ドミトリー・ノヴィコフ

15万km走行後のEVバッテリー劣化率 AVILOOがEQA、IONIQ 5、i4、テスラ、リーフを比較

A. Krivonosov

AVILOOの50万件超の検査で、15万km走行後のEVバッテリー劣化を比較。EQA、IONIQ 5、BMW i4が上位、日産リーフZE1は最下位だった。

SpeedMeをGoogleの優先ソースに追加

50万件を超える診断から、駆動用バッテリーの劣化には車種ごとに明確な差があることが分かった。AVILOOのランキングでは、150,000 km走行後のSoH中央値はメルセデス・ベンツEQAが初期値の94.0%、ヒョンデ IONIQ 5が93.8%、BMW i4が93.6%だった。下位はルノー・ゾエが87.3%、ミニ・クーパーSEが87.1%、日産リーフZE1が86.7%となった。

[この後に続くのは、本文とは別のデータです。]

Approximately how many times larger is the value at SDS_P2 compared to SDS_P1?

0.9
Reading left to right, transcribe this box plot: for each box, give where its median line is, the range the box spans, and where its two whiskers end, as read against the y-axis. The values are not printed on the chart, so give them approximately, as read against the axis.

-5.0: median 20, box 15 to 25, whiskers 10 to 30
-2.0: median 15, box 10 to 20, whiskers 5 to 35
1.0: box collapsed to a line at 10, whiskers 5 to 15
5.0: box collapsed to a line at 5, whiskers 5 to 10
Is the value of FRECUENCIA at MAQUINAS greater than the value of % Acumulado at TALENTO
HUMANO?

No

テスラはランキングの中位より下で、モデルYが90.3%、モデル3が88.9%だった。ただし、これらの数値を特定の1台に対する正確な予測として読むことはできない。AVILOOの車種別ランキングには異なるバッテリー仕様がまとめられており、中央値は個体ではなく調査対象全体の傾向を示す。

中古EVの購入者にとっては、さらに重要な結果がある。AVILOOの主要な結論では、同一車種の個体間でSoHに最大13.5ポイントの差があるとしている一方、150,000 km時点の詳細データでは最大差が16.4ポイントに達する。同じ車種で走行距離が近い2台でも、バッテリー状態や残存航続距離が大きく異なる可能性がある。中古EVを選ぶ際は、車種ランキングの順位よりも、その個体のバッテリー状態を確認することが重要だ。

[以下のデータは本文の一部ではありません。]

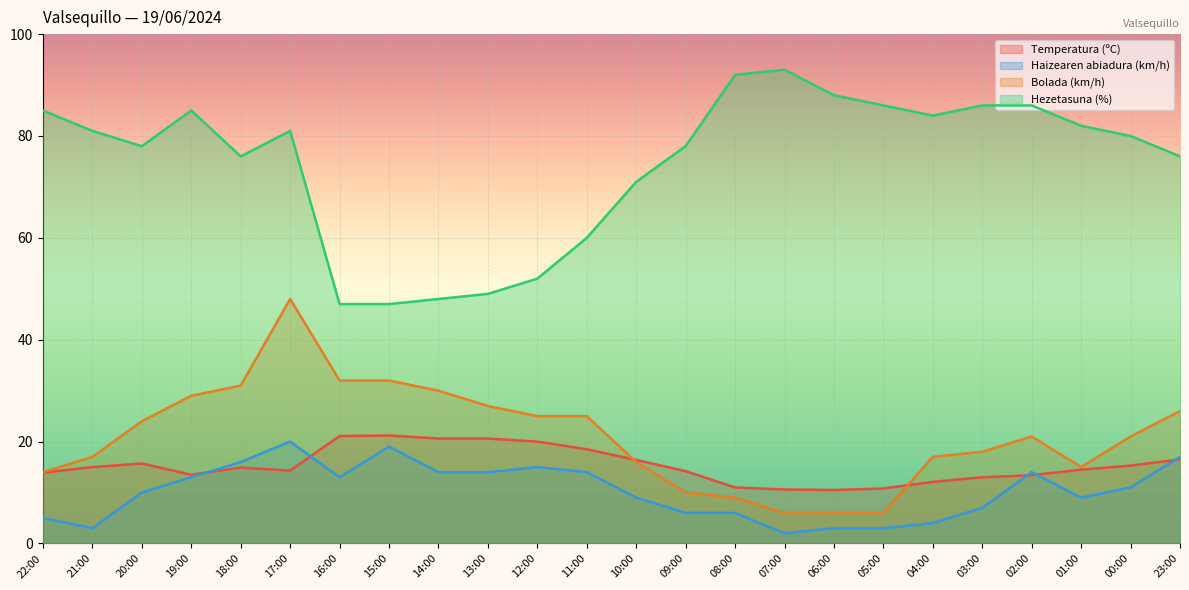

What position from the left is 11:00?

12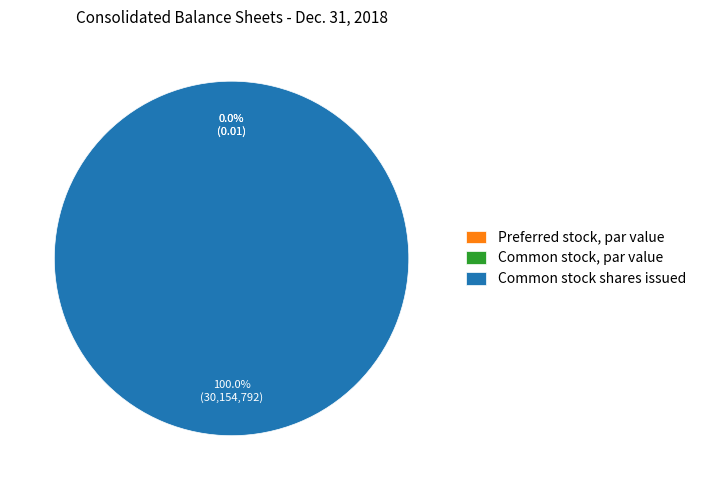

Count the number of slices in the pie.

3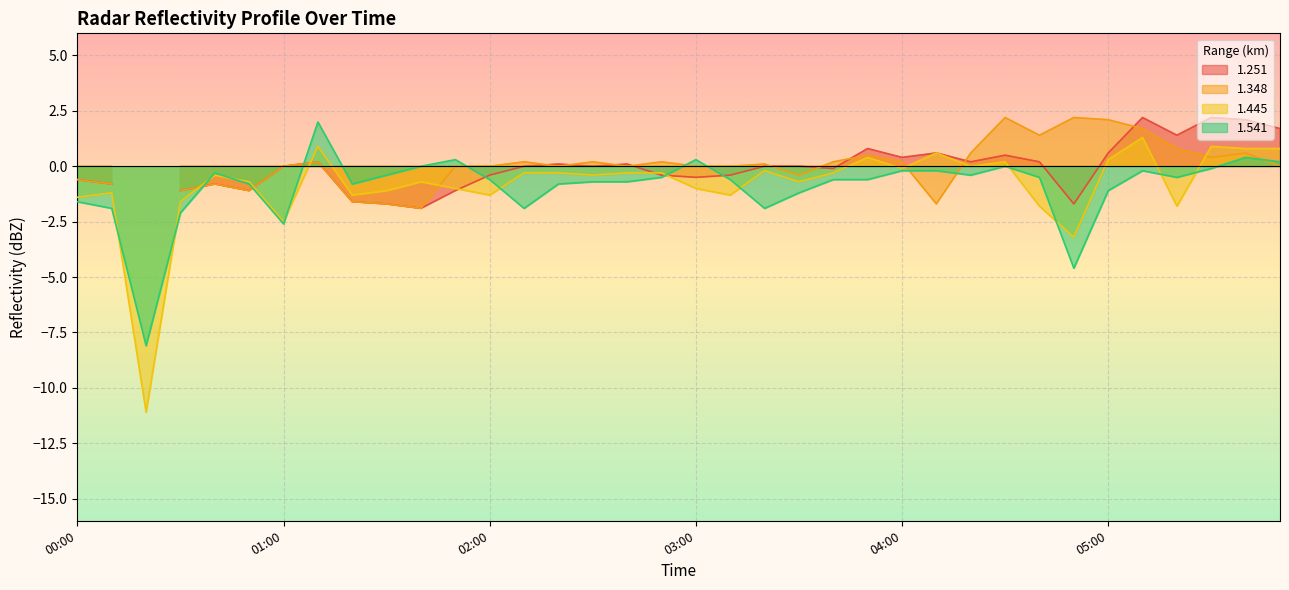

In 1.541, how many points are lower than both neighbors (excluding endpoints)?

8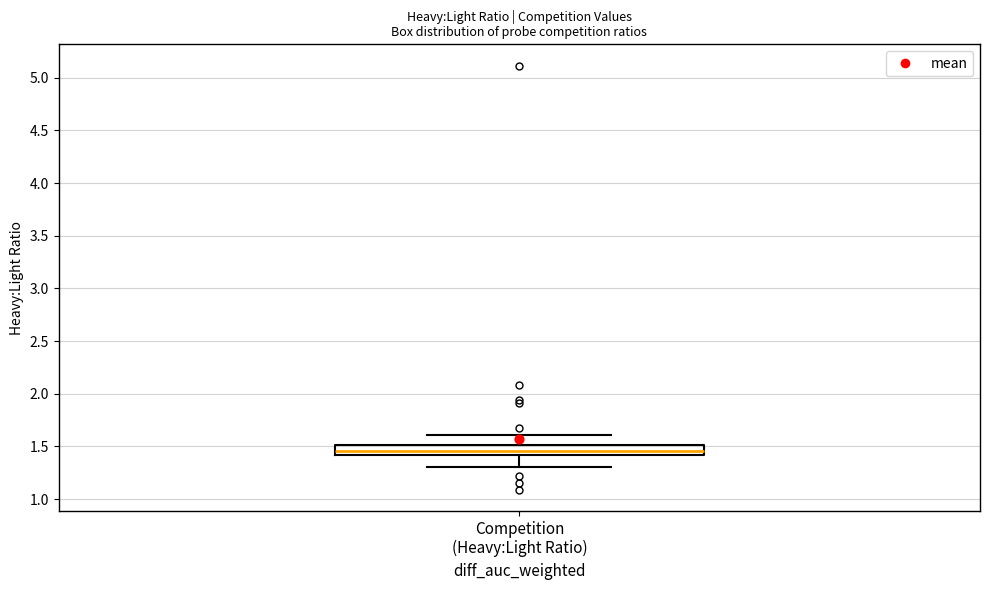

Where is the upper edge of the box for Competition (Heavy:Light Ratio) on the y-axis? The values are not printed on the chart, so give them approximately, as read against the axis.

1.50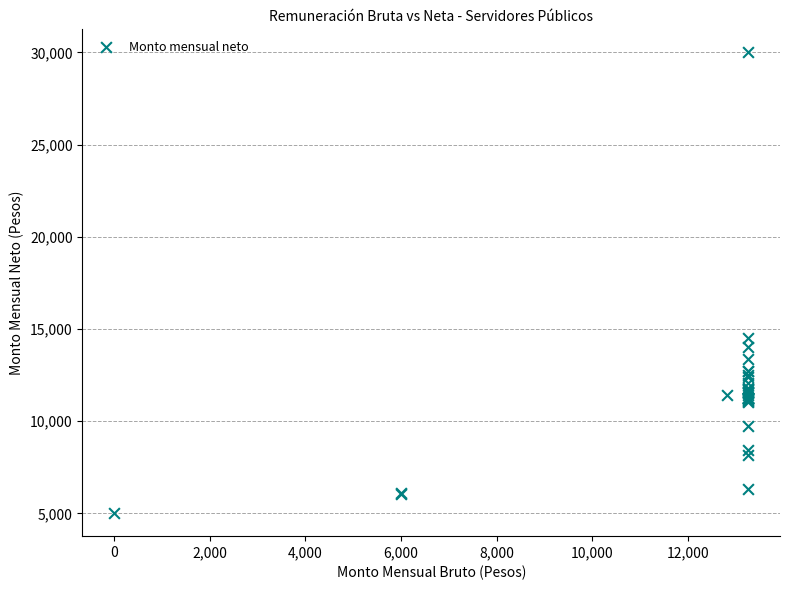

What Y value in the scatter plot is closest to 17506?

14505.8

測定方法にも補足が必要だ。FLASH Testは、研究施設でバッテリーを完全放電させる試験でも、車載BMSが示す数値をそのまま読み取るだけの診断でもない。OBD経由で約3分間の診断を行い、その後AVILOOのアルゴリズムが走行距離、経年、充放電サイクル数、セル電圧のばらつき、エネルギーカウンターなどの項目を基にSoHを算出する。同社のデータベースはすでに100万件を超え、今回の報告では2022年から2026年までに実施された50万件超の測定が使われた。

© nissan-global.com

別の大規模データでも、バッテリーが古いというだけで高額な交換が間近に迫っているとは限らないことが示されている。リカレントは3万台を超えるEVコミュニティーのデータを分析し、2022年モデル以降の車両でバッテリー交換が行われた割合は0.3%にとどまったとしている。同社自身も、このサンプルが世界のEV全体を代表するものではないと注意を促している。中古車では、ブランドや年式、走行距離だけで判断するより、購入候補となる個体の実際のSoHを確認するほうが有用だ。